Another one of my very favourite features in Evernote is its OCR, or optical character recognition. OCR makes text in your images searchable. In my Evernote account, I have a number of hand-written recipes that I photographed with my smartphone and uploaded. All the ingredients and instructions are completely searchable – and the results are impressive. Sure, you can stump the OCR from time to time if you try, but I've only run into a handful of inaccuracies or errors with it.
Previously, I was frustrated at the inability to rotate an image that was uploaded into Evernote incorrectly, and that's now solved with a menu that appears when you right click on an image.

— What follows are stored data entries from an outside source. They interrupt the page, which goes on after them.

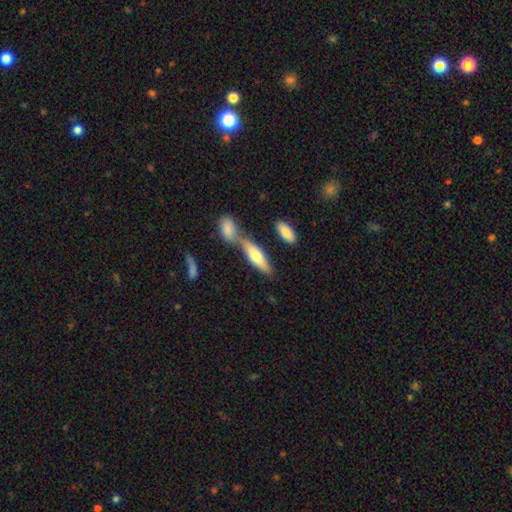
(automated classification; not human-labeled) Morphology: type=smooth (66%); roundness=in between (51%); merging=none (47%).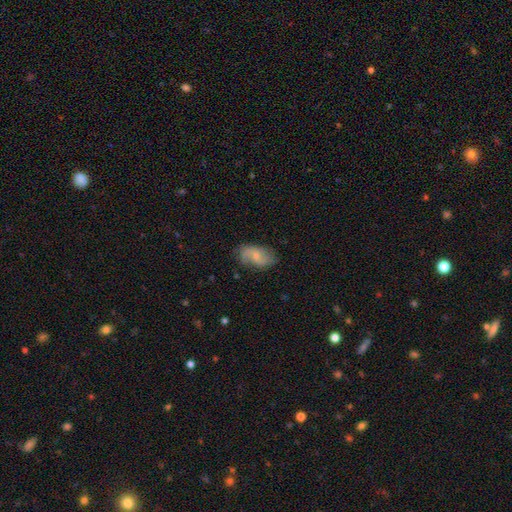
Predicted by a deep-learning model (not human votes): A featured or disk galaxy (55%) with no bar (57%), spiral arms (86%) and a small central bulge (62%).

Vote fractions:
- Smooth or featured? featured or disk: 55% / smooth: 37% / star or artifact: 7%
- Edge-on disk? no: 95% / yes: 5%
- Bar? no: 57% / weak: 35% / strong: 7%
- Spiral arms? yes: 86% / no: 14%
- Bulge size? small: 62% / moderate: 29% / none: 7% / large: 1% / dominant: 1%
- Merging? none: 71% / minor disturbance: 22% / major disturbance: 6% / merger: 2%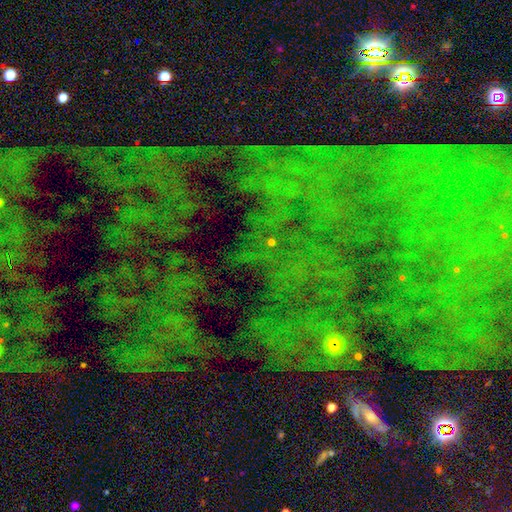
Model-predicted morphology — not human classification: Smooth or featured? Predicted: star or artifact (p=0.79).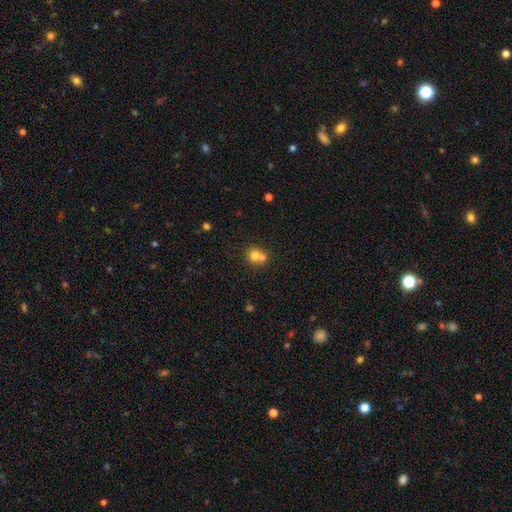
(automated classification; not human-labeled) The model was most divided on "merging": merger: 53%, none: 38%, minor disturbance: 6%, major disturbance: 2%. More confident: how rounded — round (82%); smooth or featured — smooth (73%).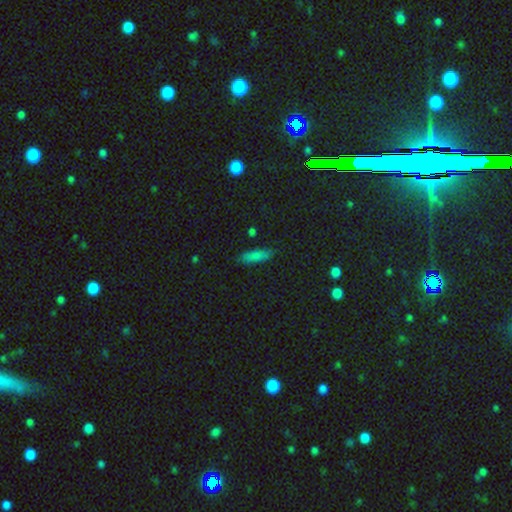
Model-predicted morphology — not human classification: smooth-or-featured: smooth: 78% | star or artifact: 13% | featured or disk: 9%
  how-rounded: in between: 54% | cigar-shaped: 43% | round: 3%
  merging: none: 82% | minor disturbance: 13% | major disturbance: 3% | merger: 2%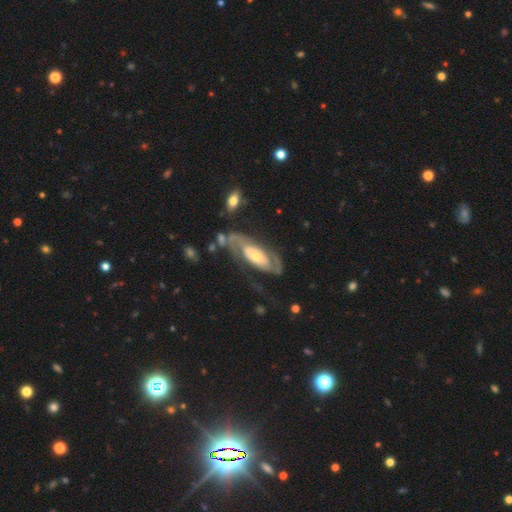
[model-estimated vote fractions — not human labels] This is likely a featured or disk galaxy (80%). It is clearly not viewed edge-on (90%). Bar: likely no (67%). Spiral arm pattern: clearly yes (84%). Spiral arm count: likely 2 (63%). Spiral winding: possibly tight (47%). Central bulge: possibly moderate (46%). Merging: possibly none (53%).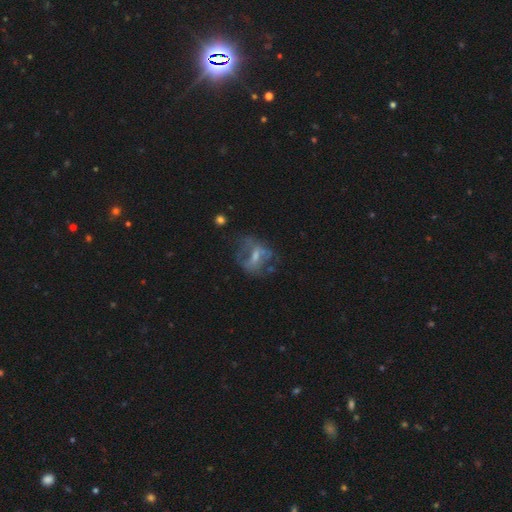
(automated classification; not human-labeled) featured or disk 59%, smooth 29%, star or artifact 12%. Down the decision tree: edge-on disk — no (95%); bar — no (43%); spiral arms — no (67%); bulge size — moderate (39%); merging — none (42%).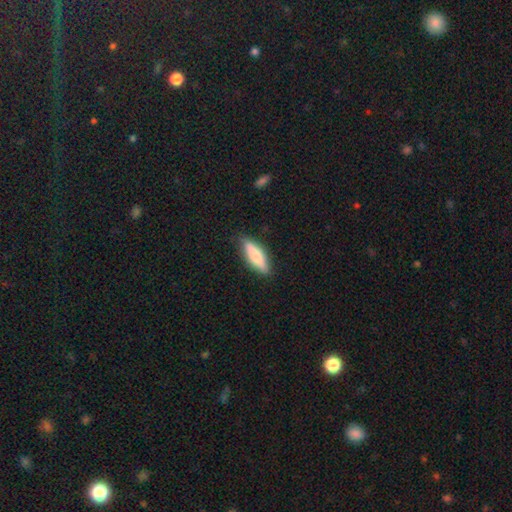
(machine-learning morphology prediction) The model was most divided on "how rounded": cigar-shaped: 62%, in between: 36%, round: 2%. More confident: merging — none (87%); smooth or featured — smooth (62%).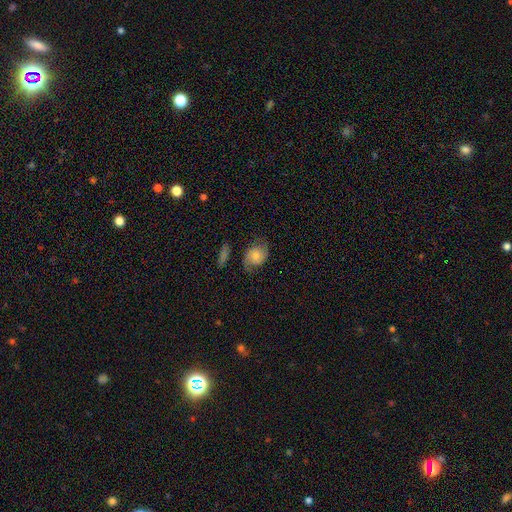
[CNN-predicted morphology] A featured or disk galaxy (46%).

Vote fractions:
- Smooth or featured? featured or disk: 46% / smooth: 45% / star or artifact: 8%
- Merging? none: 62% / minor disturbance: 24% / major disturbance: 12% / merger: 3%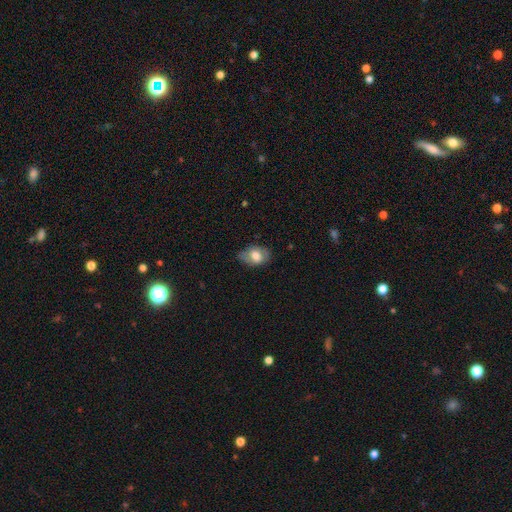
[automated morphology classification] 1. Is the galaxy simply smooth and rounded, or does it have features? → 67% smooth, 25% featured or disk, 8% star or artifact.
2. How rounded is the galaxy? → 82% in between, 16% round, 1% cigar-shaped.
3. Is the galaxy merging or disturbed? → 66% none, 25% minor disturbance, 7% major disturbance, 1% merger.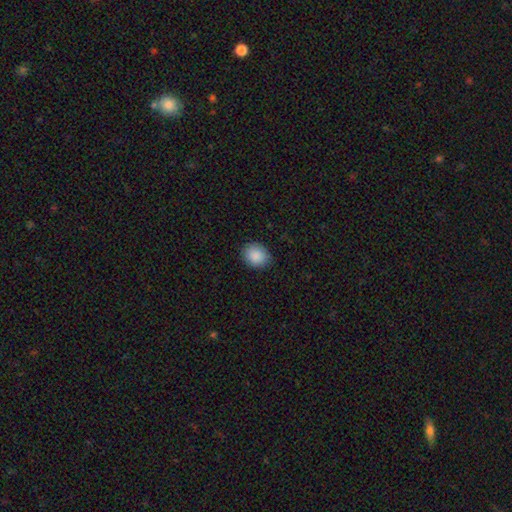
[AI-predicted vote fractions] smooth_or_featured: smooth (p=0.88) [alt: star or artifact p=0.08]
how_rounded: round (p=0.62) [alt: in between p=0.38]
merging: none (p=0.85) [alt: minor disturbance p=0.12]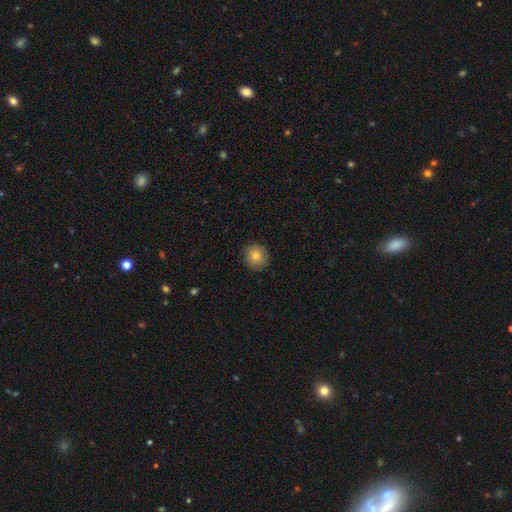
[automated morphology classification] Overall: smooth (82%). How rounded: round (89%). Merging: none (90%).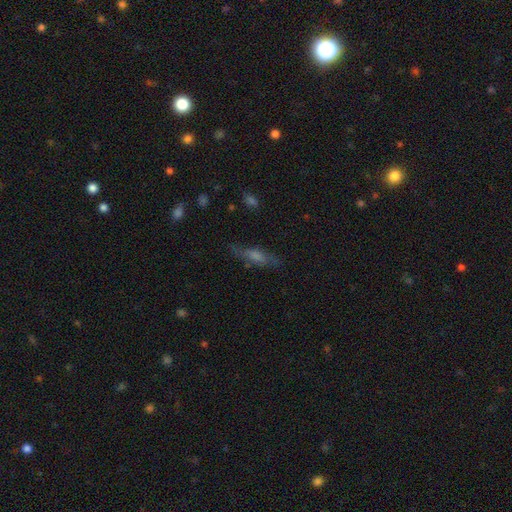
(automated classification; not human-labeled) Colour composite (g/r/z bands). It shows a featured or disk galaxy (45%). Merging: none (72%).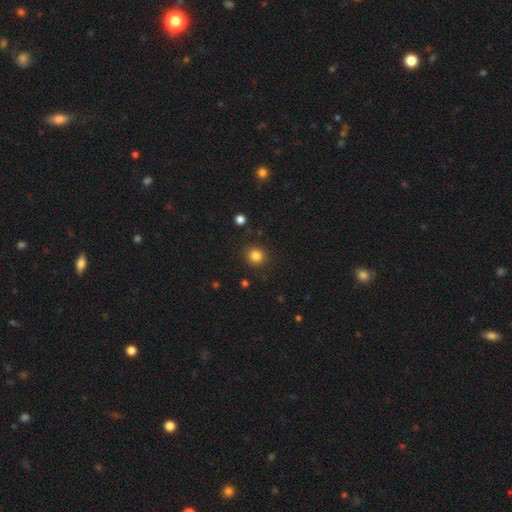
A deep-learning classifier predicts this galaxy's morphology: type=smooth (83%); roundness=round (91%); merging=none (90%).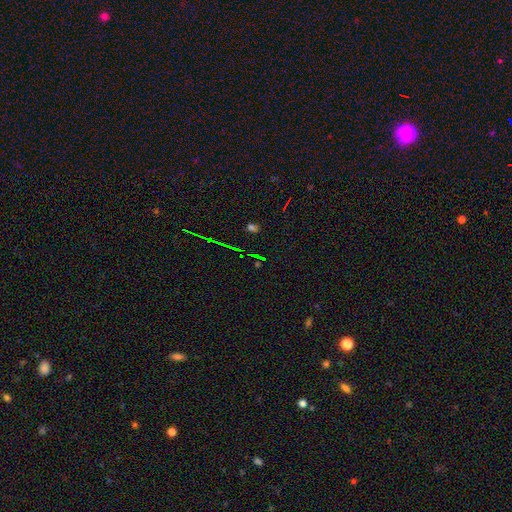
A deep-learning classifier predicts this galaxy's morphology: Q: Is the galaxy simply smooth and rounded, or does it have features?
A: star or artifact — 74%.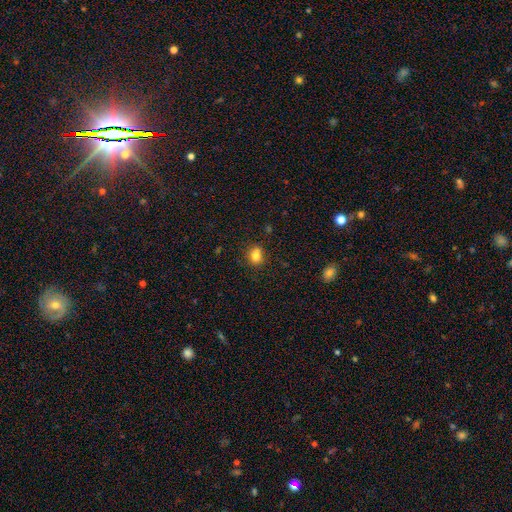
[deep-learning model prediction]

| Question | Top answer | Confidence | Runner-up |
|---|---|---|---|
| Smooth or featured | smooth | 77% | star or artifact (13%) |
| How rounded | round | 64% | in between (34%) |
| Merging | none | 55% | merger (24%) |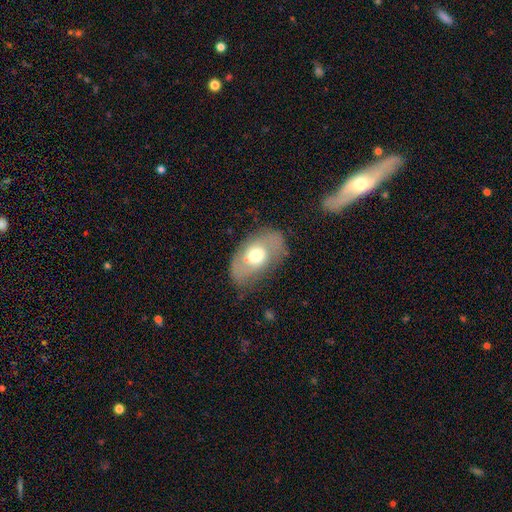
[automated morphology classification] This appears to be a featured or disk galaxy (51%). Merging: none (66%).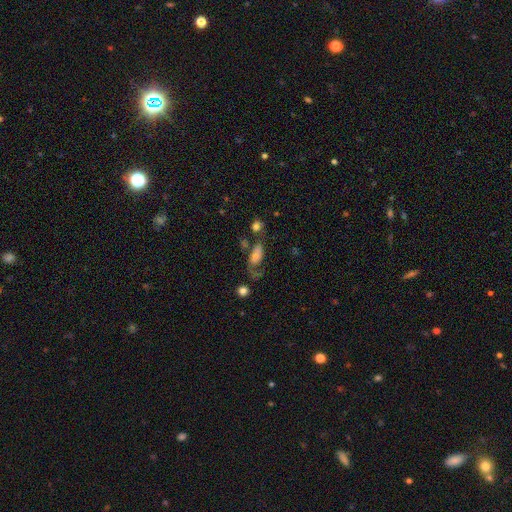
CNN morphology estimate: Q: Smooth or featured?
A: featured or disk (57%); runner-up: smooth (29%)
Q: Edge-on disk?
A: no (91%); runner-up: yes (9%)
Q: Bar?
A: no (64%); runner-up: weak (27%)
Q: Spiral arms?
A: yes (82%); runner-up: no (18%)
Q: Bulge size?
A: moderate (34%); runner-up: small (31%)
Q: Merging?
A: none (39%); runner-up: major disturbance (27%)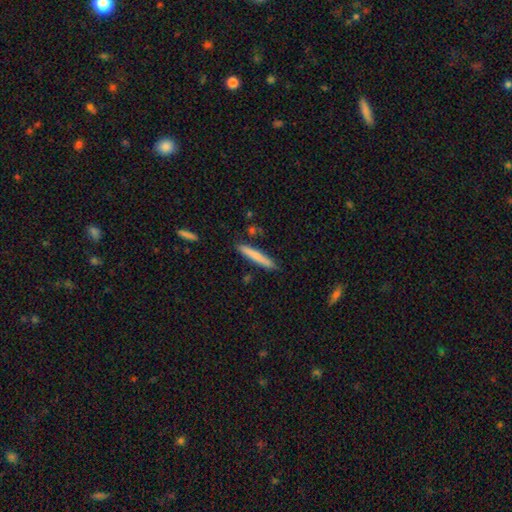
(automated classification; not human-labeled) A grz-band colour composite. It shows a smooth galaxy with no disk features (73%) that is cigar-shaped (95%). Merging: none (87%).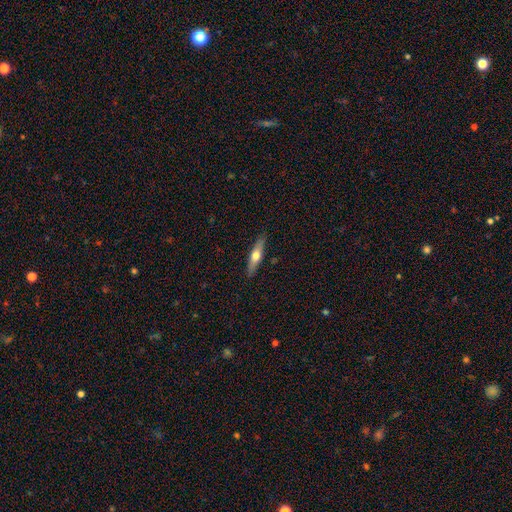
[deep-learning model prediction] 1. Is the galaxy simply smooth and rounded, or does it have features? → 48% featured or disk, 46% smooth, 6% star or artifact.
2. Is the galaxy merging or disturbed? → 89% none, 9% minor disturbance, 2% major disturbance, 1% merger.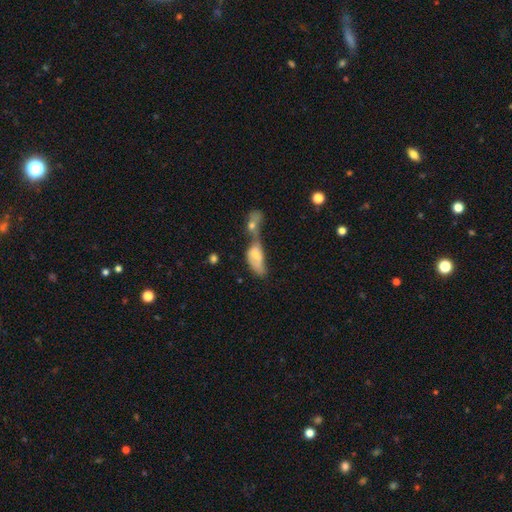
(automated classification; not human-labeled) smooth 61%, featured or disk 31%, star or artifact 8%. Down the decision tree: how rounded — in between (83%); merging — merger (73%).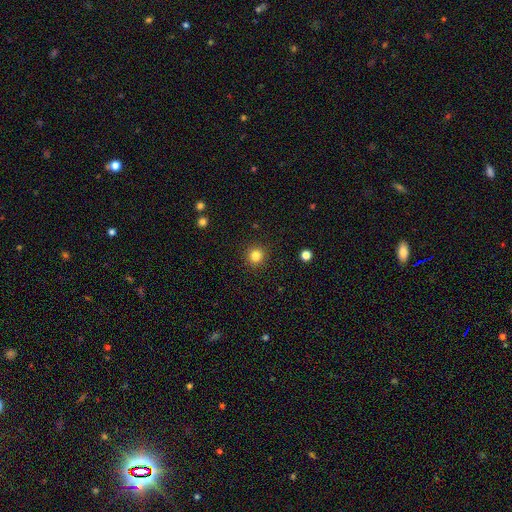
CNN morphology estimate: Smooth or featured? smooth (83%)
How rounded? round (94%)
Merging? none (92%)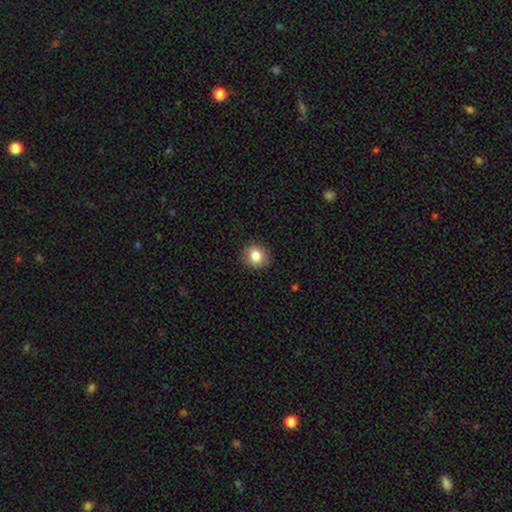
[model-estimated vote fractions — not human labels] A smooth galaxy with no disk features (85%) that is round (88%).

Vote fractions:
- Smooth or featured? smooth: 85% / star or artifact: 10% / featured or disk: 6%
- How rounded? round: 88% / in between: 12% / cigar-shaped: 1%
- Merging? none: 91% / minor disturbance: 6% / major disturbance: 2% / merger: 1%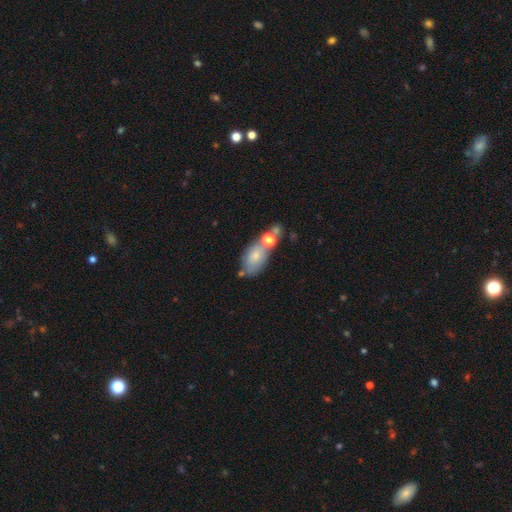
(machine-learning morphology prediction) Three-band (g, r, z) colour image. It shows a smooth galaxy with no disk features (69%) that is in between round and cigar-shaped (88%). Merging: none (46%).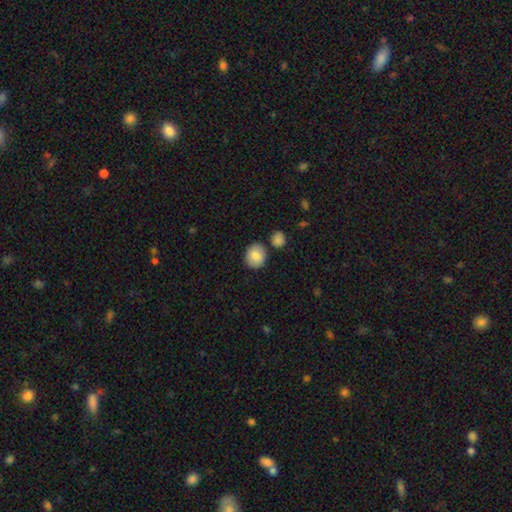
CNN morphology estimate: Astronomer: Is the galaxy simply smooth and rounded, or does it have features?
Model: smooth — 84%.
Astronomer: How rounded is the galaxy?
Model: round — 67%.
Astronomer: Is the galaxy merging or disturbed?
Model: none — 79%.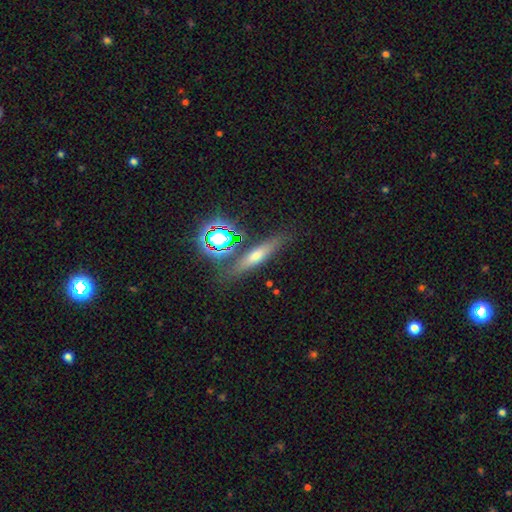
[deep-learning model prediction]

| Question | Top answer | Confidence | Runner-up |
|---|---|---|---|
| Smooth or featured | smooth | 45% | featured or disk (39%) |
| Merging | none | 79% | minor disturbance (12%) |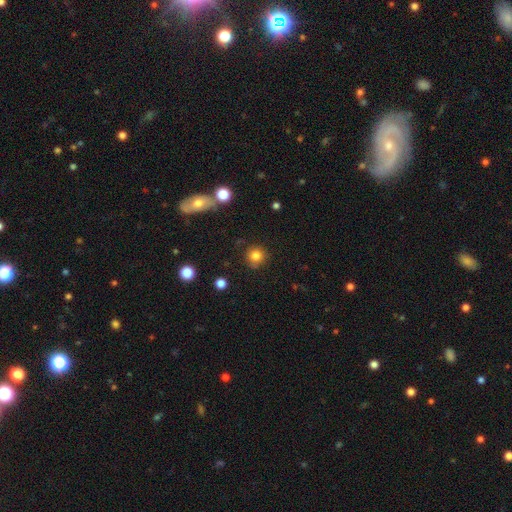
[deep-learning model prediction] Overall: smooth (81%). How rounded: round (92%). Merging: none (84%).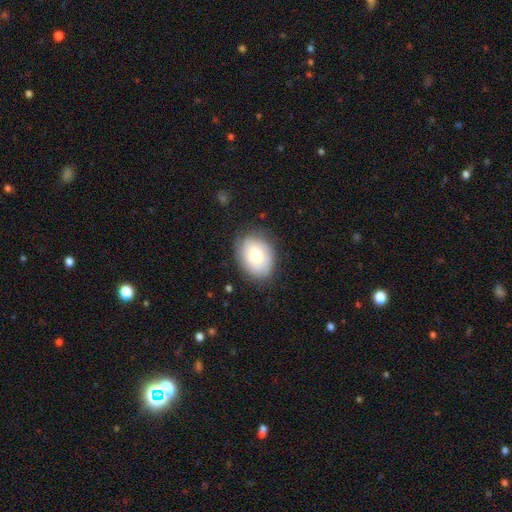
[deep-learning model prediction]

While Evernote for Windows, and indeed all the mobile apps, are free, a Premium account costs a little extra – $45 (£28) per year, or $5 (£3) per month. The Premium account applies across all versions of Evernote, and it's actually a pretty good deal if you use the service a lot. Premium gives you a couple of notable improvements over the free account: The ability to allow others to edit files when sharing Notebooks via Evernote Web, and no advertisements. Premium users can also upload a lot more data per month; see the Premium page for more details.
You can honestly do a lot with the free version, and I would only recommend upgrading to Premium if you're so committed to Evernote that it will be your one-and-only note-making app. But that's not a hard commitment to make.
Evernote’s leading feature is centralisation – it keeps all your notes in one place, available at any time – so it becomes more rewarding and more engaging the more you use it. If you want to get organised, Evernote for Windows definitely deserves your attention.